His remarks follow last week’s announcement by the Ministry of Community Safety and the Ontario Provincial Police that a new billing model is to be introduced that is designed to better distribute the cost of policing in those communities without their own police departments.

“The new model will provide a fairer, more transparent cost recovery process by ensuring that all municipalities pay their fair share of the base cost of policing,” OPP Inspector Bert McDonald, OPP Municipal Policing Unit, told reporters.

A spokesperson for Finance Minister Charles Sousa’s office said Monday: “We do recognize that some communities will see increases while others (will) see decreases, so the new model will be phased in over five years and will limit the annual increase to $40, providing stability and predictability for both taxpayers and municipalities.”

Tory MPP Ernie Hardeman (Oxford) told the AMO conference that “when municipalities are spending half their budget to deliver those emergency services it becomes a real challenge to deliver everything else that constituents need.”

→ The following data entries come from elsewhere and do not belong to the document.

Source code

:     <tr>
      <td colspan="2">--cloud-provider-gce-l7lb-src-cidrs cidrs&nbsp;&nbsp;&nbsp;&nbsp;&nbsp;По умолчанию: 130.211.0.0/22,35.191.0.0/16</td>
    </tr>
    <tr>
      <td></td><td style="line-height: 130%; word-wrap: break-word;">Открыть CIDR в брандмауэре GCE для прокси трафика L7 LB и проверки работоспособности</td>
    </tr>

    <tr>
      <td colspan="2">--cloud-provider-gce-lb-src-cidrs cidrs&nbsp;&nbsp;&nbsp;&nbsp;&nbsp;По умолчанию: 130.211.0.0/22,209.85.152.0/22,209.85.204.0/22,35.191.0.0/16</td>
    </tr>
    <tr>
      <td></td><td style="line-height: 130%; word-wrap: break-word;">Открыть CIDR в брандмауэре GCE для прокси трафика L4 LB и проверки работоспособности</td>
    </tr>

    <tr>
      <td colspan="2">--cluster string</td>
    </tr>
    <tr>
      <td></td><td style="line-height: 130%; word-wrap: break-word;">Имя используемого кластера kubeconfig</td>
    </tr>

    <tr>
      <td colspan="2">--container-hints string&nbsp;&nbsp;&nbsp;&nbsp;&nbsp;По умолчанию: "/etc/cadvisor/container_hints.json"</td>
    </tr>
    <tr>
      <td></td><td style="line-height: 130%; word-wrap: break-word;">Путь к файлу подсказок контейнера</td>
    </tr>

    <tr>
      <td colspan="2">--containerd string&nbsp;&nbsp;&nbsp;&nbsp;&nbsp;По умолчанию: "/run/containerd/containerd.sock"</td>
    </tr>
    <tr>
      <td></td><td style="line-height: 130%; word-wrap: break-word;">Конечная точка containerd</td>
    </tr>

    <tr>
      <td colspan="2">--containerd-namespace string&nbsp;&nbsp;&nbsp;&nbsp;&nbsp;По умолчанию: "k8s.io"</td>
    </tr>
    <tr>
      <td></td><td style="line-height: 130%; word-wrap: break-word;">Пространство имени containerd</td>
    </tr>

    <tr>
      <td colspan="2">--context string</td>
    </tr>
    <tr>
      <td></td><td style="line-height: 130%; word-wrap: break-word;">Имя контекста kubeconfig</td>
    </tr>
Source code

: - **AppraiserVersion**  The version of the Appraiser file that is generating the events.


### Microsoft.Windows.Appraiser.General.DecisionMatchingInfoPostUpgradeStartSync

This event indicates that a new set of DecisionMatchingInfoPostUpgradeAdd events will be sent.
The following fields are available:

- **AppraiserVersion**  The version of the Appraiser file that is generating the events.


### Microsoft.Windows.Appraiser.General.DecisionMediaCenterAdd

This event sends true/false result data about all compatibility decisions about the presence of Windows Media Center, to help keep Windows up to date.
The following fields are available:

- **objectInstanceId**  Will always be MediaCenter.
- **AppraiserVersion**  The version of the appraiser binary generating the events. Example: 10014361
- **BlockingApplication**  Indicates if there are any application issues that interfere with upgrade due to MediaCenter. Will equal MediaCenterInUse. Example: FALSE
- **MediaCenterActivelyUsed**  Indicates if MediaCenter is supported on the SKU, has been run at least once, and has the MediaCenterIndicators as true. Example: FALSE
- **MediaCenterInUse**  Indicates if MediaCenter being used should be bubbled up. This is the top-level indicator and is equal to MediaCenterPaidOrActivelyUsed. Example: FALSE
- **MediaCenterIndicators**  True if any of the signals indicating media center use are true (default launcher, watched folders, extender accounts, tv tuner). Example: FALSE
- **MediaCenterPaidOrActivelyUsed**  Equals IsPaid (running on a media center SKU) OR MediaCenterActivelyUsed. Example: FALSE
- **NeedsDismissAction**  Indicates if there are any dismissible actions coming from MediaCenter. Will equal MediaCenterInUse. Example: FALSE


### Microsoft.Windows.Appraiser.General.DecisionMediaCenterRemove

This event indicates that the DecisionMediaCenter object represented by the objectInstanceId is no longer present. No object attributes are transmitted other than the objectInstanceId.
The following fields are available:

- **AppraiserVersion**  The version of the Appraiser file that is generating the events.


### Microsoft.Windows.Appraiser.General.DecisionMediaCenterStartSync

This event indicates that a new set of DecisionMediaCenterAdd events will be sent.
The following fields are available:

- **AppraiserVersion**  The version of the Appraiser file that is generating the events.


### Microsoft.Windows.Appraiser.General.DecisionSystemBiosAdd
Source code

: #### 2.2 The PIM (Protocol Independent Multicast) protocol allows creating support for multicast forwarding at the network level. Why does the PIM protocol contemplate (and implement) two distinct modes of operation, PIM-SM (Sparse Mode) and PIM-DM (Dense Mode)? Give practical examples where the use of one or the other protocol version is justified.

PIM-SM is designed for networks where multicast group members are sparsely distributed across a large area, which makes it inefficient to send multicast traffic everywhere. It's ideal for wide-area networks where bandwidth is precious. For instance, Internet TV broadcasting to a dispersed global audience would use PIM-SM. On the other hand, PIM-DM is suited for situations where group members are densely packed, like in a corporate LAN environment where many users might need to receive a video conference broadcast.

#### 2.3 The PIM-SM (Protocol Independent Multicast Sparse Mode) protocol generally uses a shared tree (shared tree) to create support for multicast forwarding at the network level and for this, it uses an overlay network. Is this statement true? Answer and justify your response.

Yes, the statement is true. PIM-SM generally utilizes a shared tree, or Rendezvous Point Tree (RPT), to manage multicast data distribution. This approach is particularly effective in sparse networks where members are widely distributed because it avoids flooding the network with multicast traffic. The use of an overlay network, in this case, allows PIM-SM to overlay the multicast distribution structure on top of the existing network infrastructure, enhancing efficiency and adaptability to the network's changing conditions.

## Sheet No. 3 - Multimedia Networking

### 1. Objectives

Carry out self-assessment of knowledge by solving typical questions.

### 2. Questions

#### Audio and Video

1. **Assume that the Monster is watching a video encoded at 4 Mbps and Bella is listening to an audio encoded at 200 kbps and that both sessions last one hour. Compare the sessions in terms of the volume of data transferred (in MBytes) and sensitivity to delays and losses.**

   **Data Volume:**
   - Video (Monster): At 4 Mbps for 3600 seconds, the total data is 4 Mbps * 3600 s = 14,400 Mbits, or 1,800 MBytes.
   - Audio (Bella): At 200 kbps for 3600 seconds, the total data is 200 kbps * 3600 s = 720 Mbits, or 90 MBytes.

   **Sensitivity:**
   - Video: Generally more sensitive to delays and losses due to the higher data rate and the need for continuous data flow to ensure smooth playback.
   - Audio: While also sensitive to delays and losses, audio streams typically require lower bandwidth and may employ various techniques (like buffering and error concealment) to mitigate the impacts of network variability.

Several municipalities reacted negatively to an 8.5 per cent pay-hike for the 6,300 OPP officers earlier this year, making them the highest paid in the province at the time. The catch-up follows two years of no increases. Municipalities complained the OPP award set off a domino effect with other forces demanding and receiving comparable increases.

Community Safety Minister Yasir Naqvi noted last week the average per-property cost for provincial police services in 2015 is estimated to be $355, compared to an average of $787 for self-policed municipalities.

In 2011, police in Toronto reached a four-year agreement that gave them a cumulative 11.5-per-cent salary increase. Toronto Police Service’s budget is roughly $1 billion — more than 10 per cent of the city’s $9.6-billion budget for 2014.

“We need to rein in policing costs. Ontario has the highest policing costs in Canada,” Powers said.

Toronto mayoralty candidate David Soknacki agreed that the costs of emergency services are not sustainable.

“He (Powers) is perfectly correct that the costs are marching on unsustainably. They are huge costs and they are squeezing out not one or two other public activities, but have the potential of squeezing them all out,” Soknacki said, adding that cutting here and there just won’t do it.

“We have to determine what we want from those services and figuring out how to deliver them. It will probably mean a systemic restructuring on how we undertake emergency services,” he said, noting that according to the city budget that police, fire and emergency medical service consume more than one-third of the average annual property tax bill of $2,585 in Toronto.